The case is similar to the case of Lambert v. France, in which the Court already issued a very controversial decision for death and against life. But while in the Lambert case there were at least some (however unproven) claims that Vincent Lambert himself had some time before his fatal accident stated in a conversation that in the (then hypothetical) case of an accident he would prefer to be euthanized rather than live in a state of total dependence, in the Gard case there is not the faintest such claim. You don’t get euthanasia because you ask for it – you get it because others think it is good for you.

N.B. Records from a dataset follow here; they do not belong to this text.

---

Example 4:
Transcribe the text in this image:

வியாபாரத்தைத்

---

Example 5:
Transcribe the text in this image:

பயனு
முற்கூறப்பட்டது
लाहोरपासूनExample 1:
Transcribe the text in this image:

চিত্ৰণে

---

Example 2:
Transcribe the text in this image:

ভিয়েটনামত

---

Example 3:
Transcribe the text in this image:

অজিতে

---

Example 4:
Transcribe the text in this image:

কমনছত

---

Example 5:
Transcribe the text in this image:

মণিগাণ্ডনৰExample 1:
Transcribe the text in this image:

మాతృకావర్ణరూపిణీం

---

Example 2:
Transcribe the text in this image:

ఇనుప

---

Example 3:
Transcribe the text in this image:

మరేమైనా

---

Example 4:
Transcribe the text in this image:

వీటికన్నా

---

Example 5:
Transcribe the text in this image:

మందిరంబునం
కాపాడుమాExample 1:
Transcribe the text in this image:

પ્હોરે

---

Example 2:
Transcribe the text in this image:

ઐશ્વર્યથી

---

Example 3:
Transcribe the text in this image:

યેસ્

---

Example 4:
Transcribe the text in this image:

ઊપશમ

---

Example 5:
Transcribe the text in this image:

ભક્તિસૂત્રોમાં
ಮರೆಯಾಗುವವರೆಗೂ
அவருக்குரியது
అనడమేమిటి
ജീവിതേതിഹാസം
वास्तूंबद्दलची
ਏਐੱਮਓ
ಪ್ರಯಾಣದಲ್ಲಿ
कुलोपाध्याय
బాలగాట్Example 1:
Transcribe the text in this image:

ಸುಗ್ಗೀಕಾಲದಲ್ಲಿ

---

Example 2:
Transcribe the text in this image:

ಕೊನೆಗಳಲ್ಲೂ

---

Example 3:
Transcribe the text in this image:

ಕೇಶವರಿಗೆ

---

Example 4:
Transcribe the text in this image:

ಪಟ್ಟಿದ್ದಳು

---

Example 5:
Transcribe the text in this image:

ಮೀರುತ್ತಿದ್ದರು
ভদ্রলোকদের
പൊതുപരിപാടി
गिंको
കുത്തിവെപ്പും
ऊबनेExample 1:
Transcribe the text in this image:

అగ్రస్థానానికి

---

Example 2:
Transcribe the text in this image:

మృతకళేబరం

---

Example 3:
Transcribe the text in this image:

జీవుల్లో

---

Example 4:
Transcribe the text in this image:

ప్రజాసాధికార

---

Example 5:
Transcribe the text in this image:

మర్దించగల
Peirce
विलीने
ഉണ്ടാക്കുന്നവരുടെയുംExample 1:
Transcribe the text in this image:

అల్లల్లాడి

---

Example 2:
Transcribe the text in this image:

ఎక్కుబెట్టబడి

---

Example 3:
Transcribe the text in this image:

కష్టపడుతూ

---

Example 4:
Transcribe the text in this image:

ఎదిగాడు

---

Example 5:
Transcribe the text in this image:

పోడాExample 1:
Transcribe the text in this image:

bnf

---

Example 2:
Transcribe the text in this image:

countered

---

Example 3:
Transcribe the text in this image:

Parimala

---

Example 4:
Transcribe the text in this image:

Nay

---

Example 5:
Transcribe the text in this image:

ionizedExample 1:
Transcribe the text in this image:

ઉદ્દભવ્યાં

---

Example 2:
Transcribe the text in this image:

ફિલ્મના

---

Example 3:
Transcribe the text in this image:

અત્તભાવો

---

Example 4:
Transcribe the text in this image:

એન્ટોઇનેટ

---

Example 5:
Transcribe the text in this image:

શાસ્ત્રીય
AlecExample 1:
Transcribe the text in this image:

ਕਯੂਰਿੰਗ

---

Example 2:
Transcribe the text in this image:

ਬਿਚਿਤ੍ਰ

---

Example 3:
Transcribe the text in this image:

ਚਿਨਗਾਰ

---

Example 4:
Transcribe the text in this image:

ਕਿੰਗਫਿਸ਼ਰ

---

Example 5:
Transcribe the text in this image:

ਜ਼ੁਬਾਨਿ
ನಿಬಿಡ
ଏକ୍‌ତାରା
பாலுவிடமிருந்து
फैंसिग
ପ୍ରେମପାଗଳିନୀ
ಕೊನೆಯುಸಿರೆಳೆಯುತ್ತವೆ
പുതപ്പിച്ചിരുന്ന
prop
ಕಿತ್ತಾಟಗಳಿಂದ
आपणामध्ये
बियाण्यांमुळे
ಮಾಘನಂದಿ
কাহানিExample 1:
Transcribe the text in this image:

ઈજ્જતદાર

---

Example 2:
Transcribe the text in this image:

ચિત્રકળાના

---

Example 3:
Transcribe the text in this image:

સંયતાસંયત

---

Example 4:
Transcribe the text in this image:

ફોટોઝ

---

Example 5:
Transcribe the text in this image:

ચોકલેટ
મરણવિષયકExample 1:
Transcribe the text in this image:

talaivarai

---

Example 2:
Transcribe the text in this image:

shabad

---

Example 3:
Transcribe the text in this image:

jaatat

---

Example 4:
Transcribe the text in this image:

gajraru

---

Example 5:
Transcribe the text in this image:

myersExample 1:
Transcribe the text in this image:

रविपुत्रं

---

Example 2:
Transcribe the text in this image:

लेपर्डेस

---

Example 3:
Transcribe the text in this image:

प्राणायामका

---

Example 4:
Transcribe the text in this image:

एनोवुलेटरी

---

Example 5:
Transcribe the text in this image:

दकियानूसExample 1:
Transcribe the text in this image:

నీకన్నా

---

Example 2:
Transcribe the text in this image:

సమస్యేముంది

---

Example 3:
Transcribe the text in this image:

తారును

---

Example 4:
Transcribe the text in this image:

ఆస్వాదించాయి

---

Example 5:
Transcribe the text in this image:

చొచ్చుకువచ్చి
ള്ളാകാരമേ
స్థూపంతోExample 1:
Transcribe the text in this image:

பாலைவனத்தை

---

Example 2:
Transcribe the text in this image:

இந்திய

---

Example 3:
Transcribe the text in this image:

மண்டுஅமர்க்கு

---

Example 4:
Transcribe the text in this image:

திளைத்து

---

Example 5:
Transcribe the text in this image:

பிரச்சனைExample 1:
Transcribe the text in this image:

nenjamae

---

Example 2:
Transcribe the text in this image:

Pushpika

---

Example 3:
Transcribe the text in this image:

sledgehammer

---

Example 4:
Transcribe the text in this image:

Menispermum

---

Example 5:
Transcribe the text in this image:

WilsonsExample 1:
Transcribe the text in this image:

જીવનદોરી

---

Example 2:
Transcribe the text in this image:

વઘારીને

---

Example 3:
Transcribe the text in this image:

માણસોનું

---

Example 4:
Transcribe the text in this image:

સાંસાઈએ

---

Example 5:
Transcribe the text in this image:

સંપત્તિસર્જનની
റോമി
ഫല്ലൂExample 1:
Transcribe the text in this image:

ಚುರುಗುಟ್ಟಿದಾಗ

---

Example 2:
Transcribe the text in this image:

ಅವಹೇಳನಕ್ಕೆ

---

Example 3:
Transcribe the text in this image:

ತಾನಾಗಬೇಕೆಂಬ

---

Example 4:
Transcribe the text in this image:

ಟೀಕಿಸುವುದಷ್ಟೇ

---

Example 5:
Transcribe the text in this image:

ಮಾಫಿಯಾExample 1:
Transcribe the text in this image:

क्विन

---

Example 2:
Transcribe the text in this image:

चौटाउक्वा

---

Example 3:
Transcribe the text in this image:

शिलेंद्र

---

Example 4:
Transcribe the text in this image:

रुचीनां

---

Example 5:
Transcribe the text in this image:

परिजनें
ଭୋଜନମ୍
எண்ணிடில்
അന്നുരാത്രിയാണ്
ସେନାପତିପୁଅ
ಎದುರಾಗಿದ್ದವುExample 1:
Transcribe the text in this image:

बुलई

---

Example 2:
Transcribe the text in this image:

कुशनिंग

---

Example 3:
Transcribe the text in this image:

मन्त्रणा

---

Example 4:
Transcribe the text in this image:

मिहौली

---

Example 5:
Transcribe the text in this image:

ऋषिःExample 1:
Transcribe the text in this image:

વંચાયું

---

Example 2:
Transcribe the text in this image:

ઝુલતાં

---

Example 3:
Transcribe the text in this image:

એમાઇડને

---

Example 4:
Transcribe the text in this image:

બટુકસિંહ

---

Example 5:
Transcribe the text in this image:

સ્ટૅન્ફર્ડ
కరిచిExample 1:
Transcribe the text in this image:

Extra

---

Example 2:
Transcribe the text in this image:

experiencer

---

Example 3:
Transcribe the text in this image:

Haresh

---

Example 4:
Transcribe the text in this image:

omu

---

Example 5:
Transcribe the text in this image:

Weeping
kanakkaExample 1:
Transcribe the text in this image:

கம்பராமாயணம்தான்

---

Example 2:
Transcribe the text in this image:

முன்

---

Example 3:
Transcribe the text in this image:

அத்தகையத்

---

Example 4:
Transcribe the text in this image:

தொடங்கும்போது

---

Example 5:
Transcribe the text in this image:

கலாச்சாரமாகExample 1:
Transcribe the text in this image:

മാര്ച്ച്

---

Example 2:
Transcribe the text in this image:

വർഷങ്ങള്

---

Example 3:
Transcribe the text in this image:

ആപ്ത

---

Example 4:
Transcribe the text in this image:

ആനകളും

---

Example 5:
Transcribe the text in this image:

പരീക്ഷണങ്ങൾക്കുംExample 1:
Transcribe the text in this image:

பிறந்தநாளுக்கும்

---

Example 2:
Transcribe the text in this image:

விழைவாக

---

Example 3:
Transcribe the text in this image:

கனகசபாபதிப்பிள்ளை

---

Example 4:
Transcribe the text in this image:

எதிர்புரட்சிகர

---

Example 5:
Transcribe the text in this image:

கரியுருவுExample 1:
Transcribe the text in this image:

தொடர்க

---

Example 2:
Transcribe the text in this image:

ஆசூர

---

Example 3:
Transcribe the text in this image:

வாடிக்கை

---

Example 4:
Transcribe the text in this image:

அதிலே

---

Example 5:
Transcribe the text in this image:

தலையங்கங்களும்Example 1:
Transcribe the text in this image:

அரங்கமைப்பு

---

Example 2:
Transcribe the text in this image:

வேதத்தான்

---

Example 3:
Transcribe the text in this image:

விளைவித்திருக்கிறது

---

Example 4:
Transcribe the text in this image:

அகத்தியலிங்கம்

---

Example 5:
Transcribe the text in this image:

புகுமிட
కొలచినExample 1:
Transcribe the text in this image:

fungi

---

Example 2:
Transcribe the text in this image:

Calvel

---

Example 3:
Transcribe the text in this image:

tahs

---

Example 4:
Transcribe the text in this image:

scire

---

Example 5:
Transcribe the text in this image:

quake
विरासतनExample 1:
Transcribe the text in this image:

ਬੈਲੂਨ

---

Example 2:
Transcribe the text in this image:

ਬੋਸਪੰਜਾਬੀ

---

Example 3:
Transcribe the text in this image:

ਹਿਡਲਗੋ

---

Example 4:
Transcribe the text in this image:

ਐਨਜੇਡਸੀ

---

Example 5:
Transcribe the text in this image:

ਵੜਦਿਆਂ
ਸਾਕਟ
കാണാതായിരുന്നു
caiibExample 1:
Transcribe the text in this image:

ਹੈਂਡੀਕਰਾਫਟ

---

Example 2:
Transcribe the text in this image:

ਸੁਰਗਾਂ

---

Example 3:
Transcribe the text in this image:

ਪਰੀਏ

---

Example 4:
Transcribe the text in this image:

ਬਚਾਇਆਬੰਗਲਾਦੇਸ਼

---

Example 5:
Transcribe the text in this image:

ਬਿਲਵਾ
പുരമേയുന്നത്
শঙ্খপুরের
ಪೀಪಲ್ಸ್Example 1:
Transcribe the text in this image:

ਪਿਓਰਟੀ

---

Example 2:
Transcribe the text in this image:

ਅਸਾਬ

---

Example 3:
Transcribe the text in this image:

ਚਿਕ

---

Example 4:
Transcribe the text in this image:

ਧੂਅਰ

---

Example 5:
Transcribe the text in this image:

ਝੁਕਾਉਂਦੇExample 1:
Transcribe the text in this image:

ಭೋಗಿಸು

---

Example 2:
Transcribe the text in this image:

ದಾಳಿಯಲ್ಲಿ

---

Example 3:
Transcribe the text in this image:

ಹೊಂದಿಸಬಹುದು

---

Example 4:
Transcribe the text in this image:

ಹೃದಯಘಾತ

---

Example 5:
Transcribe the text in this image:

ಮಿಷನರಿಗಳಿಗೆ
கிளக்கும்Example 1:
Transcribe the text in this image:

This is truly gruesome. How far can this absurd Human Rights Court still degrade? And when will it at last be dissolved??

 

Postscript (3 July): on LifeSiteNews one reads the additional information that the parents of young Charlie Gard were by no means asking the public to fund the (perhaps futile) attempt to have their son treated in the US. Rather, they had launched a fundraising campaign online and collected  83,000 donations totaling £1.3 million, which was more than what they need to take Charlie to America and pay specialists for his treatment. All they wanted from the London Hospital was to not break off the life-sustaining basic care.

But according to the ECtHR, Charlie was not worth the effort.

Shame on this grotesque anti-human-rights court!!!